Thursday, September 24, 2009

I've just finished reading The Secret Life of Prince Charming, by the ever-talented Deb Caletti, the author of Wild Roses and Honey, Baby, Sweetheart. My library card was full, but this nice lady (a mother, who was borrowing books for her pre-schooler) allowed me to use hers.

And as usual, Deb did not disappoint. My favourite is still Wild Roses - her best yet - but Prince is pretty good too. It's about this girl called Quinn, who grew up in a house full of ladies who have had their hearts broken by men - her mom, her aunt Annie, her grandma. They warn her against men, but she refuses to start getting cynical about love at the age of 17. She and her younger sister Sprout have just reunited with their father 3 years ago and are starting to know him. Quinn is hopeful, eager to find a bond with her father, and in awe of him, the performer (part of a circus band called the Jafarabad Brothers, or something like that). Sprout, however, is loyal to their mother and distrustful of their father. She's frustrated that Quinn can't see their father for the egotistical jerk he is. He loves no-one but himself.

When one day, Quinn finds a room full of prized items that she discovers were stolen from the women in her father's life, she decides to hunt down her half-sister, Frances Lee, who persuades her to go on a karmic quest to return those items to their rightful owners.

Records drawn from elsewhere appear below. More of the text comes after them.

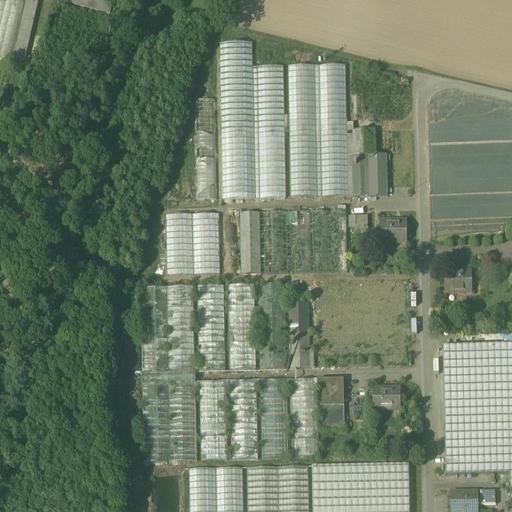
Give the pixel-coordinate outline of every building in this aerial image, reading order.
[(21,0),(0,0),(0,58),(7,60),(8,58),(21,0)] [(21,0),(8,58),(21,61),(35,0),(21,0)] [(285,69),(253,69),(253,45),(220,46),(227,204),(287,201),(286,135),(290,135),(290,118),(286,118),(285,69)] [(315,68),(289,69),(290,118),(290,135),(291,201),(318,200),(315,68)] [(346,68),(319,68),(322,200),(349,200),(348,125),(346,68)] [(183,205),(218,203),(215,100),(198,100),(199,136),(181,136),(183,205)] [(354,125),(348,125),(349,200),(355,200),(354,158),(369,157),(376,157),(375,132),(354,133),(354,125)] [(369,157),(354,158),(355,200),(370,199),(369,157)] [(347,214),(292,215),(293,276),(349,275),(347,214)] [(287,215),(261,215),(260,216),(262,277),(289,276),(287,215)] [(167,216),(168,277),(221,277),(220,216),(167,216)] [(261,276),(260,216),(242,216),(243,276),(261,276)] [(368,218),(357,218),(357,220),(357,229),(357,230),(369,230),(368,218)] [(392,225),(392,223),(380,223),(380,246),(389,246),(389,243),(408,243),(407,225),(392,225)] [(472,272),(461,273),(461,275),(445,276),(445,296),(473,295),(472,272)] [(315,372),(342,371),(409,370),(407,284),(341,285),(313,286),(315,372)] [(255,287),(228,288),(230,374),(257,373),(255,287)] [(286,287),(259,287),(261,373),(287,372),(286,287)] [(225,288),(198,289),(200,374),(226,374),(225,288)] [(195,289),(141,290),(145,465),(198,464),(196,385),(196,374),(195,289)] [(310,337),(290,337),(291,372),(311,372),(310,337)] [(511,346),(443,348),(446,477),(510,475),(511,491),(511,490),(511,346)] [(344,381),(318,382),(319,390),(321,390),(321,434),(345,434),(344,381)] [(318,382),(291,383),(293,461),(320,460),(319,390),(318,382)] [(287,383),(261,383),(263,462),(289,461),(287,383)] [(227,384),(200,385),(202,464),(229,463),(227,384)] [(257,384),(230,384),(232,463),(259,462),(257,384)] [(385,390),(374,390),(374,413),(383,413),(383,410),(401,410),(401,392),(385,393),(385,390)] [(410,511),(409,467),(370,468),(371,511),(410,511)] [(368,511),(367,468),(313,469),(314,511),(368,511)] [(310,511),(309,469),(248,471),(248,511),(310,511)] [(244,511),(244,471),(190,472),(190,511),(244,511)] [(478,511),(478,493),(467,494),(467,496),(451,496),(451,511),(478,511)]
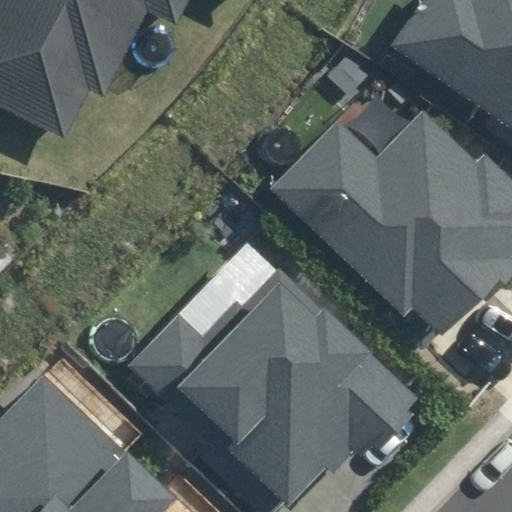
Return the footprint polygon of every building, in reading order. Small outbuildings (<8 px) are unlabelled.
[(0,0),(0,106),(64,139),(90,89),(104,96),(147,11),(177,26),(189,0),(0,0)] [(511,0),(422,0),(391,47),(511,127),(511,0)] [(339,120),(271,185),(402,321),(418,306),(445,334),(511,270),(511,260),(506,255),(511,249),(511,176),(487,150),(476,161),(426,110),(376,158),(339,120)] [(179,313),(129,372),(216,446),(203,462),(262,511),(265,511),(277,498),(291,509),(328,466),(338,474),(360,448),(373,459),(424,399),(272,269),(241,305),(233,298),(203,333),(179,313)] [(45,371),(0,419),(0,511),(164,511),(179,497),(45,371)]
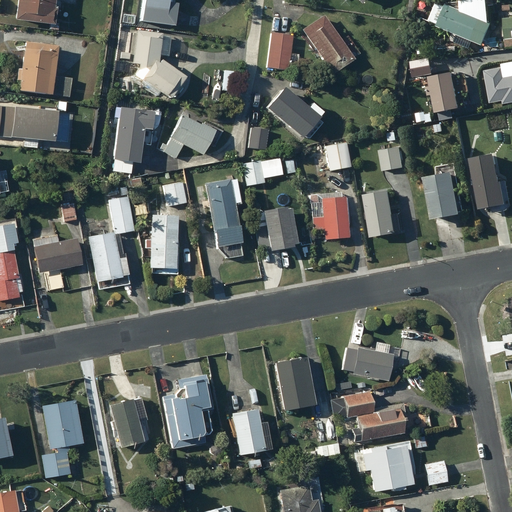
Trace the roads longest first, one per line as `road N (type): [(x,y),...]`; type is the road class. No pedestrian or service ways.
road 1 (residential): [(0,360),(457,275)]
road 2 (residential): [(457,275),(503,511)]
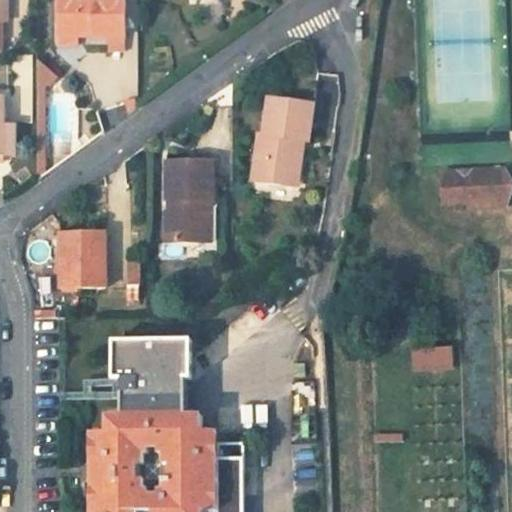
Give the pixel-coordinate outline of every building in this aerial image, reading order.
[(77,37),(77,35),(93,35),(93,37),(109,37),(126,37),(125,0),(58,0),(58,45),(77,45),(77,37)] [(109,37),(109,51),(126,51),(126,37),(109,37)] [(44,84),(50,84),(57,76),(37,59),(38,84),(44,84)] [(126,102),(125,116),(136,108),(136,99),(126,102)] [(253,182),(291,187),(297,141),(304,142),(309,143),(314,105),(270,99),(265,137),(260,136),(253,182)] [(4,125),(4,156),(15,155),(15,125),(4,125)] [(291,187),(298,188),(304,142),(297,141),(291,187)] [(166,210),(166,242),(204,242),(204,202),(211,202),(211,161),(166,161),(166,202),(171,202),(171,210),(166,210)] [(470,202),(471,207),(506,205),(505,173),(470,175),(470,178),(462,178),(462,174),(459,172),(443,173),(444,203),(470,202)] [(57,232),(58,289),(104,289),(103,232),(57,232)] [(127,260),(127,286),(141,286),(142,260),(127,260)] [(135,511),(136,508),(154,508),(154,511),(202,511),(203,508),(211,508),(210,511),(238,511),(239,447),(223,447),(212,447),(212,436),(203,436),(203,420),(185,420),(186,348),(120,348),(119,415),(104,415),(104,431),(89,431),(88,511),(135,511)] [(412,350),(413,370),(453,369),(452,348),(412,350)] [(303,367),(292,367),(293,380),(304,380),(303,367)] [(377,434),(377,444),(402,444),(402,434),(377,434)]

Along the way, Quinn meets Jake Kennedy, Frances Lee's younger brother (who's the same age as Quinn). And can I just say that he's the latest fictional character I've fallen in love with. He looks like a bad boy, with the serpent tattoo on his arm and those smouldering good looks (of course, Deb didn't use this expression to describe him - how cliched would that be?). But he once said to Quinn, "You're not the only one looking for something true." He's a sensitive soul who's had his heart broken before and just wants to find a love that is true and pure and simple. This is reminiscent of Cassie Morgan and Ian Water's love in Wild Roses. It's so heartbreakingly pure and uncomplicated - only Deb can create a love story like that. Plus, the guys aren't sappy. They're tender but they're not clingy or mushy; they joke around like Michael Moscovitz and have no underlying motives. They're so pure of heart it's almost impossible. But what is fiction but delightful escapism sometimes, eh?

Throughout the story, there are excerpts from the women in Quinn's father's lives, who reveal the loves - good and bad - they had in their lives. Once again, Deb Caletti has delivered a poignant, lighthearted gem of a story.

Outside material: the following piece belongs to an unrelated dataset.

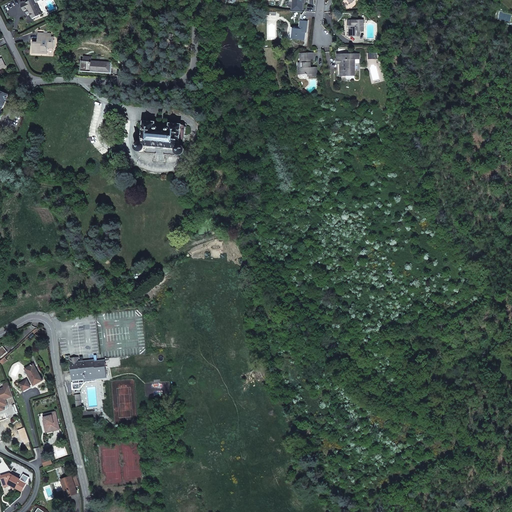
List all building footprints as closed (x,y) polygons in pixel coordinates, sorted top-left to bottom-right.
[(33,19),(42,15),(37,3),(42,0),(32,0),(21,5),(24,11),(28,9),(29,10),(30,13),(33,19)] [(348,20),(348,26),(349,26),(350,30),(351,30),(351,36),(357,36),(357,34),(360,34),(360,31),(364,31),(364,20),(355,20),(355,23),(353,23),(353,21),(348,20)] [(293,34),(292,39),(304,40),(305,34),(304,34),(304,32),(305,32),(307,32),(308,22),(301,21),(300,30),(292,29),(291,34),(293,34)] [(33,50),(37,50),(36,53),(48,54),(48,48),(54,48),(54,40),(51,40),(51,37),(51,34),(38,33),(38,41),(40,41),(40,43),(38,43),(33,42),(33,50)] [(299,70),(299,75),(308,74),(309,77),(317,76),(317,67),(311,67),(310,60),(313,60),(313,53),(305,53),(305,55),(301,55),(301,63),(301,68),(299,70)] [(337,64),(337,76),(346,76),(355,76),(355,60),(359,59),(359,54),(338,54),(338,59),(337,59),(337,64)] [(82,61),(81,71),(97,72),(97,70),(100,70),(100,73),(111,73),(112,63),(91,61),(91,57),(84,57),(84,61),(82,61)] [(0,118),(3,112),(1,112),(8,95),(0,91),(0,118)] [(144,151),(144,150),(145,152),(175,155),(176,154),(177,154),(177,155),(178,155),(179,155),(180,156),(181,156),(182,156),(183,155),(184,155),(184,154),(185,154),(185,153),(185,152),(186,152),(186,151),(186,150),(186,149),(185,148),(185,147),(184,147),(184,146),(183,146),(183,145),(182,145),(181,145),(182,124),(169,123),(169,128),(168,128),(167,127),(167,128),(166,128),(166,129),(165,129),(165,130),(165,131),(159,131),(159,130),(159,129),(159,128),(158,127),(157,127),(156,127),(156,122),(143,121),(141,141),(140,142),(139,142),(138,142),(137,143),(136,144),(135,145),(135,146),(135,147),(135,148),(135,149),(136,149),(136,150),(137,151),(138,151),(138,152),(139,152),(140,152),(141,152),(142,152),(143,152),(144,151)] [(120,312),(125,356),(145,354),(140,310),(120,312)] [(97,314),(102,359),(123,356),(118,312),(97,314)] [(96,376),(96,379),(107,378),(105,360),(94,361),(94,360),(79,362),(79,357),(71,358),(73,380),(73,383),(74,390),(81,389),(81,387),(85,383),(86,383),(86,381),(86,380),(86,377),(96,376)] [(25,369),(34,385),(43,380),(34,364),(25,369)] [(19,384),(24,391),(31,387),(27,379),(19,384)] [(13,397),(8,383),(3,385),(4,388),(0,388),(0,408),(4,407),(3,404),(7,403),(6,400),(13,397)] [(56,412),(43,415),(45,421),(47,431),(54,429),(54,431),(60,430),(56,412)] [(47,431),(45,421),(43,421),(47,433),(54,431),(54,429),(47,431)] [(43,461),(45,468),(53,465),(50,458),(43,461)] [(9,484),(15,487),(22,491),(27,483),(20,480),(16,478),(16,477),(10,473),(1,476),(4,485),(9,484)] [(61,480),(67,496),(77,493),(71,476),(61,480)]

Right now, I'm on page 75 of The Story Sisters, the latest book by Alice Hoffman (yes, the Alice Hoffman who went nuts because some book critics didn't deliver such nice comments about her book - suprisingly unprofessional of her). Hoffman's writing style is almost one of a kind. I've read Practical Magic before, and it's like she's in a world of her own. In a good way. There's a heavy use of natural imagery, almost magical and detached from the real world, even though her stories do take place in our world. There's a sort of ethereal, otherworldly quality to her books. This is an exerpt from The Story Sisters:

The town was thick with Virginia creeper, wisteria, weeds that suddenly grew three feet tall. It had been that kind of summer. There were thunderstorms and hail. The news reported a strange rain of live frogs one wet, humid night. Children ran out with mayonnaise jars to capture them the way they used to catch fireflies. The air felt electric, sultry; it pressed down on you and made you want to sleep, turn away from your troubles, tell yourself lies.

Practical Magic, as you know, had been made into a movie starring Nicole Kidman and Sandra Bullock. It's about these two sisters brought up by their aunts who practice witchcraft. Nicole played Gillian, the rebel, while Sandra played Sally, the sensible one who lost her first and only love (her husband) in a magical accident. There isn't much of a plot in the story. The interesting part where they're trying to hide their practice from a cop (who eventually falls in love with Sally) wasn't expounded upon. But the captivating, enchanting way in which Hoffman creates her prose compensates for that.

For The Story Sisters, however, there are both plot and good writing - a tremendously lethal combination. The main characters are the three sisters, Elv (16), Meg and Claire (12), but Elv steals the show, so to speak. She's the one who created an Otherworld called Arnelle, and even came up with the language Arnish. Arnelle exists underground, resided by faeries, goblins and the Queen who is looking for a successor to the throne. Elv used to entertain the girls in her school, as well as her sisters, with these stories. But soon, after getting kidnapped on an outing with Claire one day, something changes in her. She falls deeper into this world she has created, and becomes more detached from the real world. She experiments with sex, drugs and the like, gets herself tattooed, cuts herself and sneaks out every night in search of experiences that will prove herself to the Queen that she is a worthy successor.

While Claire completely looks up to Elv, and wants nothing more than to be like her, Meg grows apart from her eldest sister and into a life of normalcy, of French club meetings and college catalogs, school newspapers and painting lessons. Ever since that incident where Elv and Claire set loose a horse in the park (those that people pay to ride around), which eventually got shot because it was causing lots of chaos, with Claire on its back. Claire broke both of her arms and the horse died, but Elv thinks she saved it. She believes it has gone to a better place, to Arnelle, where she imagines she would see him once she finds out how to cross over to the other side.

I know, it's really messed up. It's like she has schizophrenia, detached from reality, delusions of grandeur. The works. But it's so disturbing it's alluring. If I wasn't all that impressed by Hoffman's talent in Practical Magic, I definitely am now.